DPRD Provinsi Gorontalo Usulkan Anggaran Sektor Pertanian Ditambah

READ.ID – Anggota Komisi II DPRD Provinsi Gorontalo Mohammad Nasir Majid, mengusulkan kepada pihak pemerintah, agar jumlah anggaran di sektor pertanian ditambah.

Penambahan anggaran di sektor pertanian tersebut, kata Nasir, harus masuk dalam pembahasan Kebijakan Umum Anggaran Prioritas Plafon Anggaran Sementara (KUA-PPAS).
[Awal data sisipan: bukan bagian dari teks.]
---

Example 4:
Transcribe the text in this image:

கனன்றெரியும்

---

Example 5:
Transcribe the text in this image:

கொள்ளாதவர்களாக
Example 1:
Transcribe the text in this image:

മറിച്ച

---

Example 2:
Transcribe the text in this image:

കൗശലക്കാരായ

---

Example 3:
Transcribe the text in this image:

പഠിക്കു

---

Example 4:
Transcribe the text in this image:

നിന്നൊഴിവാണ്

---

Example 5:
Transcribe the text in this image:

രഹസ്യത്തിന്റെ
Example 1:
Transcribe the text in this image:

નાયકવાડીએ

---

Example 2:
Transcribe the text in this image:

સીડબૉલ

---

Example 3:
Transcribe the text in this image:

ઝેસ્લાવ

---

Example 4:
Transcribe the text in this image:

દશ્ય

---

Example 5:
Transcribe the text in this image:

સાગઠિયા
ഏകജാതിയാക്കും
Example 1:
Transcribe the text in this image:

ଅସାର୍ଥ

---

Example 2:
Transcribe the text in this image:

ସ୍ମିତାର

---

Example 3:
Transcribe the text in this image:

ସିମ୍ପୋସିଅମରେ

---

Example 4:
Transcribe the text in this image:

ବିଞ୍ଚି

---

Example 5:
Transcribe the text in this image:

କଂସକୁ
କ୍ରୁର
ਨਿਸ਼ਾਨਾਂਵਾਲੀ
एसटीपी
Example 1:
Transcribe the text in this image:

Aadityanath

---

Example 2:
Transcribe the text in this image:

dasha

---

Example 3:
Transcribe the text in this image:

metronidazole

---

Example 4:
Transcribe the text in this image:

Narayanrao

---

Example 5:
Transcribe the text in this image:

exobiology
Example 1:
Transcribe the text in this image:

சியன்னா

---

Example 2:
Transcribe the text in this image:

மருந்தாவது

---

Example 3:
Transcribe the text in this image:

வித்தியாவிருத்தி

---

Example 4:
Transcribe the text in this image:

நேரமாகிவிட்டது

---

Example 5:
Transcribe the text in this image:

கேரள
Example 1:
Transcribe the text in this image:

Sebab, menurut Nasir, seluruh anggaran yang diberikan Pemerintah Provinsi Gorontalo untuk sektor pertanian, dinilai masih kurang.

Padahal, tuturnya, dalam kebijakan KUA-PPAS, sektor pertanian menjadi salah satu hal penting dalam pemulihan ekonomi.

“Bahkan, bisa dikatakan, pertanian adalah sektor yang paling banyak menyerap tenaga kerja di Gorontalo,” ungkap Nasir saat ditemui awak Read.id, Rabu (8/9/2021).

Pihaknya berpendapat, bagaimana daerah ini bisa memulihkan kondisi ekonomi, bila anggaran untuk sektor pertanian tidak diperhatikan.

“Tentunya, hal itu akan berdampak sampai satu atau dua tahun ke depan, apabila kontribusi anggaran pertanian dan peternakan di tahun ini, kecil,” ucap politisi Gerindra asal Kabupaten Gorontalo Utara ini.

Selain itu, imbuh Nasir, dalam rapat pembahasan ini, pihaknya pun juga menyampaikan aspirasi-aspirasi yang ditampung pada hasil kegiatan reses beberapa waktu yang lalu.

“Seperti, adanya keluhan warga soal penyaluran bibit, dan distribusi hasil pertanian dari lahan sampai ke jalan, yang memerlukan perhatian lebih dari pihak Dinas Pertanian sendiri,” ujar Nasir.

Di sisi lain, Nasir juga mengusulkan agar pemerintah bisa melakukan program Pilot Projek di masing-masing wilayah kabupaten/kota, untuk perbaikan kualitas hasil pertanian, yakni beras.

“Namun, memang anggaran yang dibutuhkan cukup besar, yaitu bisa mencapai angkaRp10 milyar,” jelasnya.

Tetapi, bebernya, melihat kondisi anggaran saat ini, tidak memungkinkan untuk melakukan hal tersebut, sehingga diharapkan bisa dianggarkan pada tahun-tahun mendatang.

“Kami berharap, pemerintah provinsi dapat menambah anggaran di sektor pertanian di Gorontalo,” tandasnya.